* [ASSIGNMENT] Please copy every record below exactly and leave out the pictures.
TASK DATA Block Start
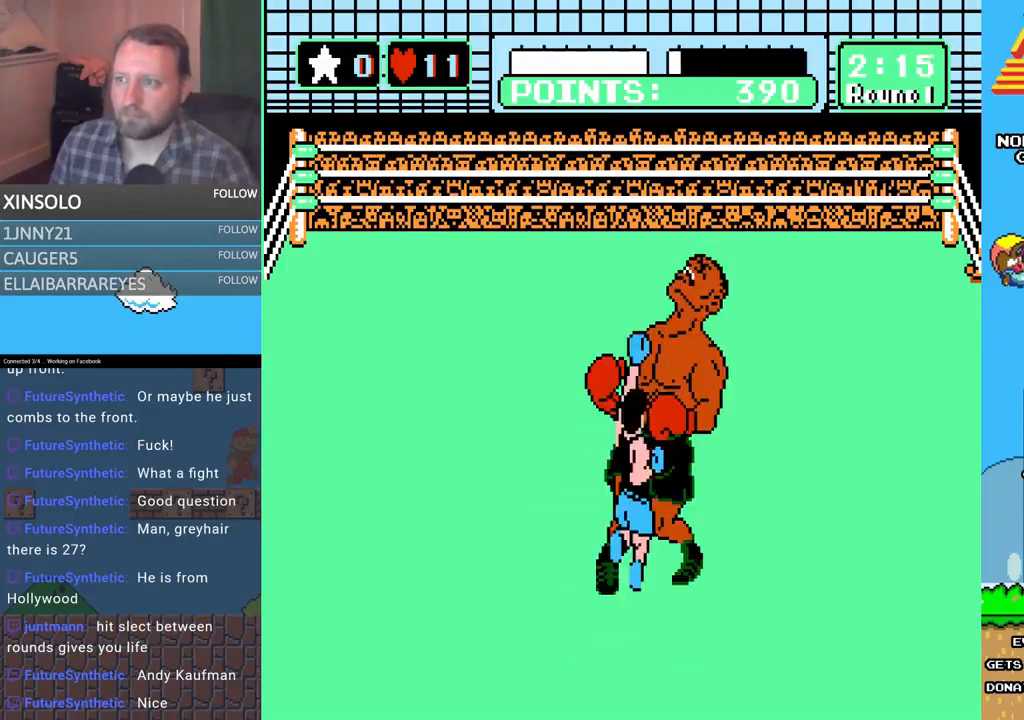
{"buttons": ["B", "DPAD_UP"], "events": [[100, "A", "up"], [100, "B", "down"]]}
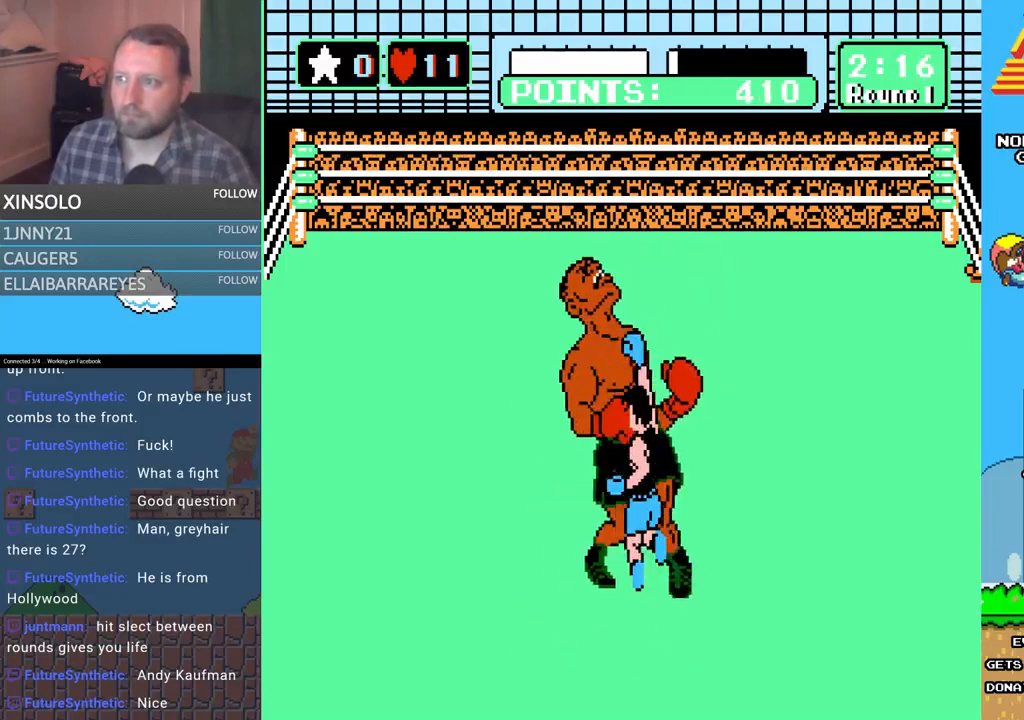
{"buttons": [], "events": [[33, "B", "up"], [133, "A", "down"], [267, "DPAD_UP", "up"], [300, "A", "up"]]}
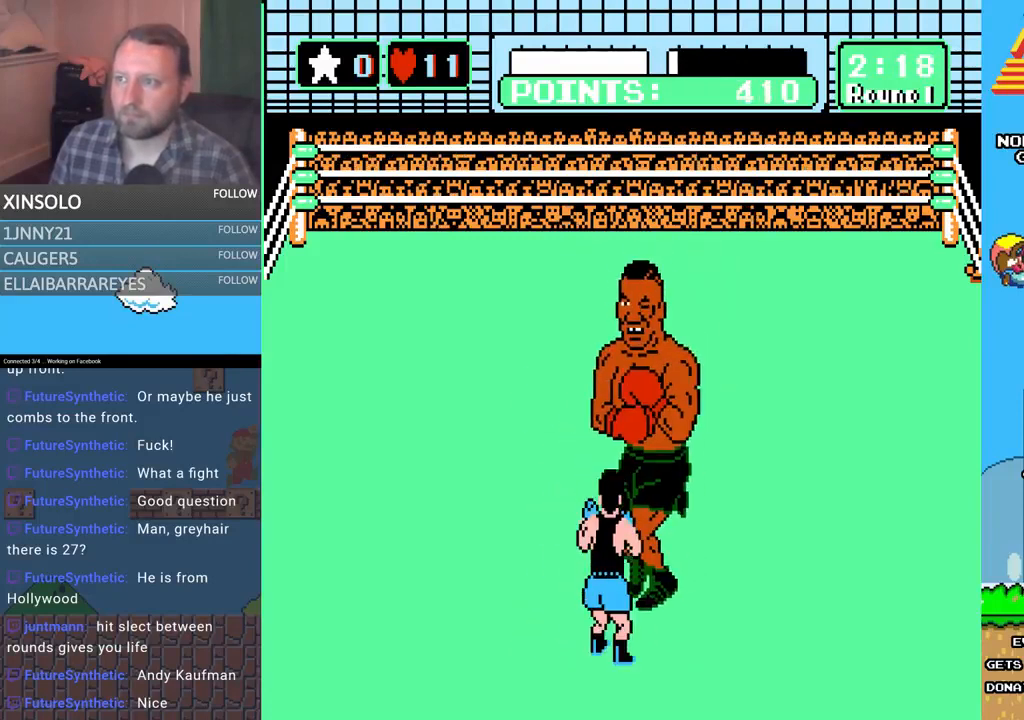
{"buttons": ["A", "DPAD_UP", "DPAD_RIGHT"], "events": [[167, "DPAD_LEFT", "down"], [333, "DPAD_LEFT", "up"], [433, "DPAD_RIGHT", "down"], [433, "DPAD_UP", "down"], [467, "A", "down"]]}
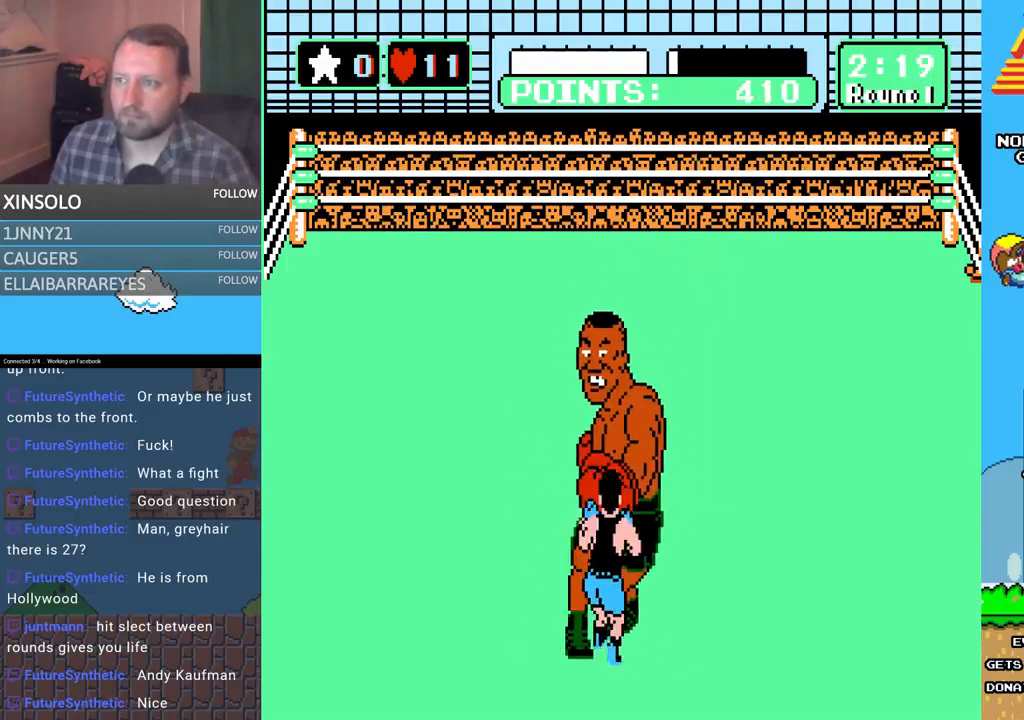
{"buttons": ["B", "DPAD_UP"], "events": [[67, "DPAD_RIGHT", "up"], [300, "A", "up"], [367, "B", "down"]]}
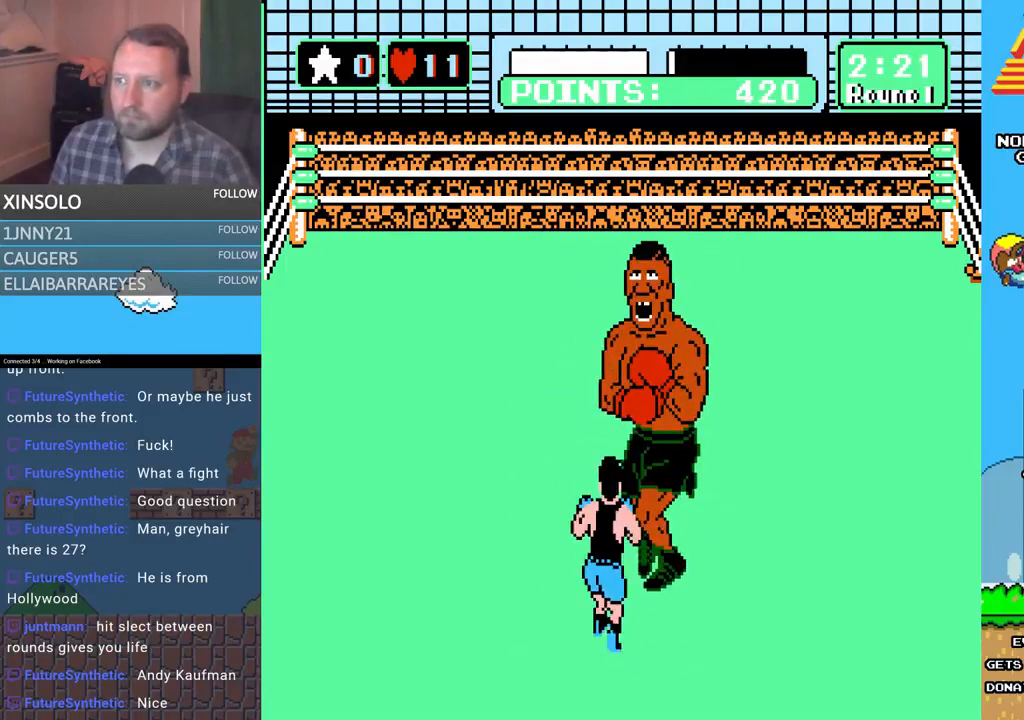
{"buttons": [], "events": [[267, "B", "up"], [433, "DPAD_UP", "up"]]}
TASK DATA Block End
* [SOLUTION FOR THIS TASK]
{"buttons": ["B", "DPAD_UP"], "events": [[100, "A", "up"], [100, "B", "down"]]}
{"buttons": [], "events": [[33, "B", "up"], [133, "A", "down"], [267, "DPAD_UP", "up"], [300, "A", "up"]]}
{"buttons": ["A", "DPAD_UP", "DPAD_RIGHT"], "events": [[167, "DPAD_LEFT", "down"], [333, "DPAD_LEFT", "up"], [433, "DPAD_RIGHT", "down"], [433, "DPAD_UP", "down"], [467, "A", "down"]]}
{"buttons": ["B", "DPAD_UP"], "events": [[67, "DPAD_RIGHT", "up"], [300, "A", "up"], [367, "B", "down"]]}
{"buttons": [], "events": [[267, "B", "up"], [433, "DPAD_UP", "up"]]}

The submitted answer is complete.